Lui vuole il controllo sui suoi attori e su ogni gesto che riguardi la coppia, lei si sente soffocata, vuole scappare. Il passato è sinonimo di dolore, fraintendimento. Baumbach ragiona sulle prospettive, sulla scansione del tempo: i cambiamenti attraverso gli anni, la condivisione del proprio bambino. Gli affetti vengono monetizzati, diventano un oggetto di scambio.
Si torna a Il calamaro e la balena, quando il divorzio era raccontato dal punto di vista dei più piccoli. Le liti, gli schieramenti, la casa che veniva descritta come un campo di battaglia, dove ci si contendeva addirittura la stessa ragazza. Qui il dramma si fa adulto.
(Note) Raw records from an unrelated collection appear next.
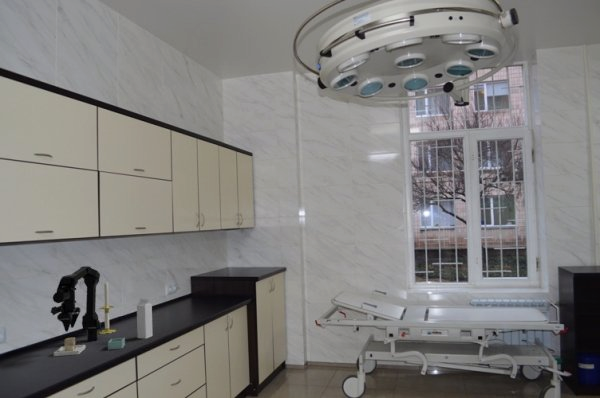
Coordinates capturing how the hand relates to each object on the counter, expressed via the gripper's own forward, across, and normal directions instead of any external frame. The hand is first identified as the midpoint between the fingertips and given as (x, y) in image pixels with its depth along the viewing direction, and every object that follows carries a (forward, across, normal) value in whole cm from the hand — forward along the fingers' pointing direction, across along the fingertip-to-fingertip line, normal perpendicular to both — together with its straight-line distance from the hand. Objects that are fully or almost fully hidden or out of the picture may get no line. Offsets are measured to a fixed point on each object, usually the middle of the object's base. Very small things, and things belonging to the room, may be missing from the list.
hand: (69, 329), depth 241 cm
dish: (+12, 0, 0) cm, 12 cm away
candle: (+12, -42, +9) cm, 45 cm away
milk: (+12, -20, +35) cm, 42 cm away
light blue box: (+12, -2, +23) cm, 26 cm away
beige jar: (+11, 0, 0) cm, 11 cm away
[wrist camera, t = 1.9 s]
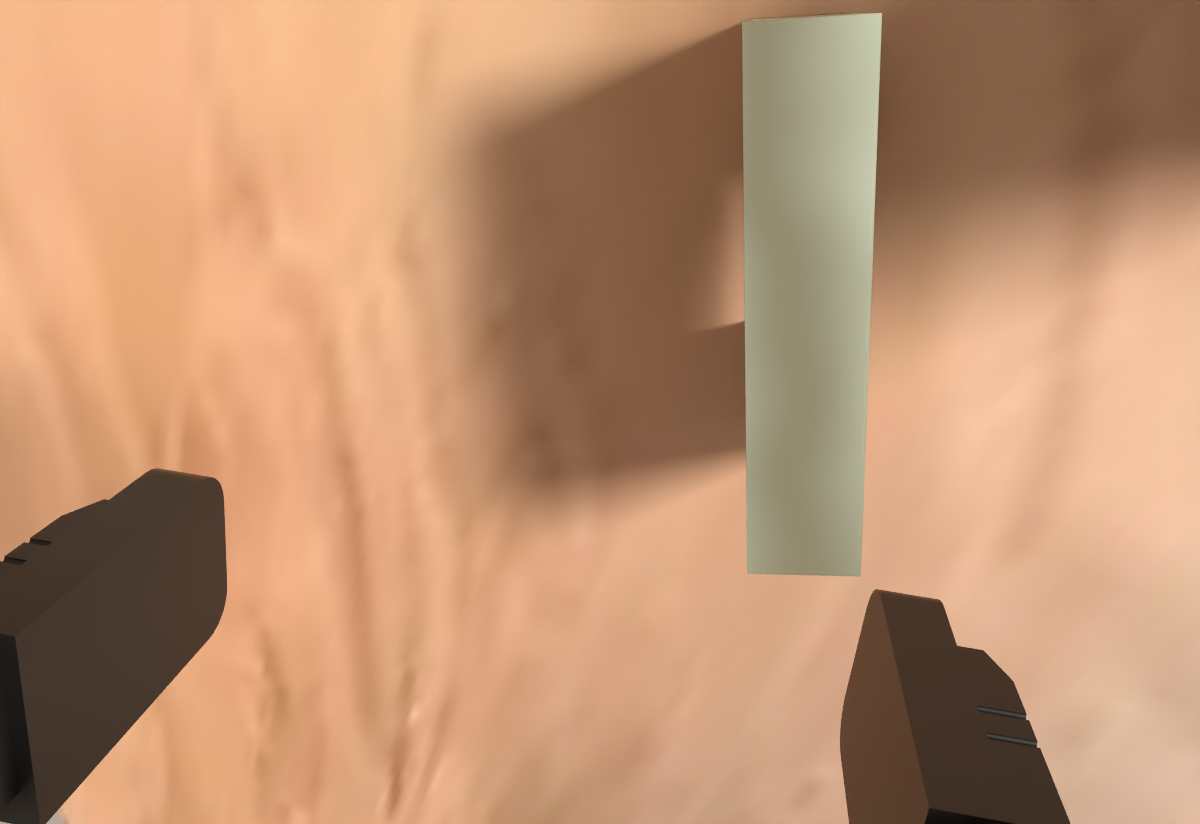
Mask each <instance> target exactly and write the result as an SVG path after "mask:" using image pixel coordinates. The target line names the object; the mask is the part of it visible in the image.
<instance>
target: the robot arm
mask: <svg viewBox="0 0 1200 824" xmlns="http://www.w3.org/2000/svg"><path fill="white" fill-rule="evenodd" d="M226 595H227V570H226V543H225V516H224V496H223V490H222V487H221V485H220V483H219V481H218V480H216V479H215V478H212V477H206V476H200V475H194V474H188V473H182V472H176V471H170V470H164V469H152V470H150V471H148V472H146V473H145V474H144V475H142V476H141V477H140V478H138V479H137V480H136V481H134V482H133V483H131V484H130V485H129V486H127V487H126V488H125V489H123V490H122V491H121V492H119V493H118V494H117V495H115V496H114V497H113V498H111V499H110V500H105V499H104V500H101V501H99V502H96V503H94V504H91V505H88V506H86V507H83V508H81V509H78V510H75V511H73V512H70V513H68V514H65V515H62V516H61V517H59V518H58V519H56V520H55V521H54V522H52V523H51V524H49V525H48V526H47V527H45V528H44V529H42V530H41V531H40V532H38V533H37V534H35V535H34V536H32V537H31V538H30V542H29V543H25V542H24V543H23V544H21V545H20V546H18V547H17V548H16V549H14V550H13V551H11V552H10V553H9V554H7V555H6V556H5V558H4V561H3V562H1V561H0V821H1V822H6V823H11V824H46V823H47V822H48V821H49V819H50V818H51V817H52V816H53V815H54V814H55V813H56V811H57V810H58V809H59V808H60V807H61V806H62V805H63V804H64V802H65V801H66V800H67V799H68V798H69V797H70V796H71V795H72V793H73V792H74V791H75V790H76V789H77V788H78V787H79V785H80V784H81V783H82V782H83V781H84V780H85V779H86V778H87V776H88V775H89V774H90V773H91V772H92V771H93V770H94V768H95V767H96V766H97V765H98V764H99V763H100V762H101V761H102V759H103V758H104V757H105V756H106V755H107V754H108V753H109V751H110V750H111V749H112V748H113V747H114V746H115V745H116V744H117V742H118V741H119V740H120V739H121V738H122V737H123V736H124V735H125V733H126V732H127V731H128V730H129V729H130V728H131V727H132V725H133V724H134V723H135V722H136V721H137V720H138V719H139V718H140V716H141V715H142V714H143V713H144V712H145V711H146V710H147V708H148V707H149V706H150V705H151V704H152V703H153V702H154V701H155V699H156V698H157V697H158V696H159V695H160V694H161V693H162V692H163V690H164V689H165V688H166V687H167V686H168V685H169V684H170V682H171V681H172V680H173V679H174V678H175V677H176V676H177V675H178V673H179V672H180V671H181V670H182V669H183V668H184V667H185V665H186V664H187V663H188V662H189V661H190V660H191V659H192V658H193V656H194V655H195V654H196V653H197V652H198V651H199V650H200V649H201V647H202V646H203V645H204V644H205V643H206V642H207V641H208V639H209V638H210V637H211V636H212V634H213V633H214V631H215V629H216V628H217V626H218V624H219V621H220V619H221V616H222V613H223V610H224V606H225V601H226ZM840 751H841V761H842V769H843V777H844V785H845V793H846V801H847V809H848V817H849V824H1070V821H1069V819H1068V816H1067V814H1066V811H1065V809H1064V806H1063V804H1062V801H1061V799H1060V796H1059V794H1058V791H1057V789H1056V787H1055V784H1054V782H1053V779H1052V777H1051V774H1050V772H1049V769H1048V767H1047V764H1046V762H1045V759H1044V757H1043V754H1042V752H1041V749H1040V748H1037V739H1036V737H1035V734H1034V732H1033V729H1032V727H1031V724H1030V722H1029V720H1026V712H1025V709H1024V707H1023V704H1022V702H1021V699H1020V697H1019V694H1018V692H1017V689H1016V687H1015V684H1014V682H1013V681H1012V680H1011V679H1010V678H1009V676H1008V675H1007V674H1006V673H1005V672H1004V671H1003V670H1002V669H1001V668H1000V667H999V666H998V665H997V664H996V663H995V662H994V661H993V660H992V659H991V658H990V657H989V656H988V655H987V654H986V653H985V652H984V651H983V650H978V649H972V648H966V647H960V646H957V645H956V642H955V639H954V636H953V633H952V630H951V627H950V624H949V621H948V618H947V615H946V612H945V609H944V606H943V603H942V602H941V601H940V600H938V599H932V598H926V597H920V596H914V595H908V594H902V593H896V592H890V591H884V590H878V589H876V590H874V591H873V593H872V595H871V597H870V599H869V602H868V606H867V609H866V613H865V617H864V621H863V626H862V630H861V634H860V638H859V642H858V646H857V650H856V654H855V658H854V662H853V666H852V670H851V675H850V679H849V683H848V687H847V691H846V695H845V700H844V705H843V711H842V719H841V731H840Z"/></svg>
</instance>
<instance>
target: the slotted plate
mask: <svg viewBox="0 0 1200 824" xmlns="http://www.w3.org/2000/svg"><path fill="white" fill-rule="evenodd" d="M881 28H882V13H841V14H825V15H810V16H795V17H780V18H764V19H749V20H746V21H743V22H742V76H743V183H744V290H745V396H746V503H747V574H780V575H821V576H861V555H862V529H863V502H864V476H865V450H866V423H867V397H868V371H869V344H870V318H871V291H872V265H873V239H874V212H875V186H876V160H877V133H878V107H879V80H880V54H881Z"/></svg>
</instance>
E si affronta il rimpianto, per non essersi fermati in tempo, per non potersi più opporre a scelte magari troppo affrettate.
Baumbach, maestro del lessico famigliare, attinge forse anche dalla sua esperienza personale (l’addio a Jennifer Jason Leigh), e gira con mano ferma la sua opera più ambiziosa. Conserva lo stile pungente, vicino alla commedia degli attici di Woody Allen, mantiene i suoi dialoghi carichi, incalzanti. Fissa la macchina da presa sul volto dei suoi divi, quasi li stritola nelle loro emozioni.
Cattura le lacrime, i sorrisi, gli scatti di rabbia che fanno nascere cerchi nel muro (il pugno di Adam Driver), i comportamenti oltre il limite che portano a rette (il taglio nel braccio di Driver). E poi i quadrati, i rettangoli (le foto sul mobile nella villa della madre di Scarlett Johansson), i triangoli che si vedono sul palcoscenico durante le rappresentazioni.
Si riparte da Frances Ha, da quel: “Come nel matrimonio: andiamo d’accordo e non facciamo sesso”, che in qualche modo condensava la relazione tra Frances e Sophie. Qui si va oltre. Marriage Story è una piccola apocalisse narrata con tenerezza, una perla nella filmografia di Baumbach. Che si supera, si mette a nudo, sfida le convenzioni, si fa più malinconico e cerca la dolcezza anche in un mondo che crolla.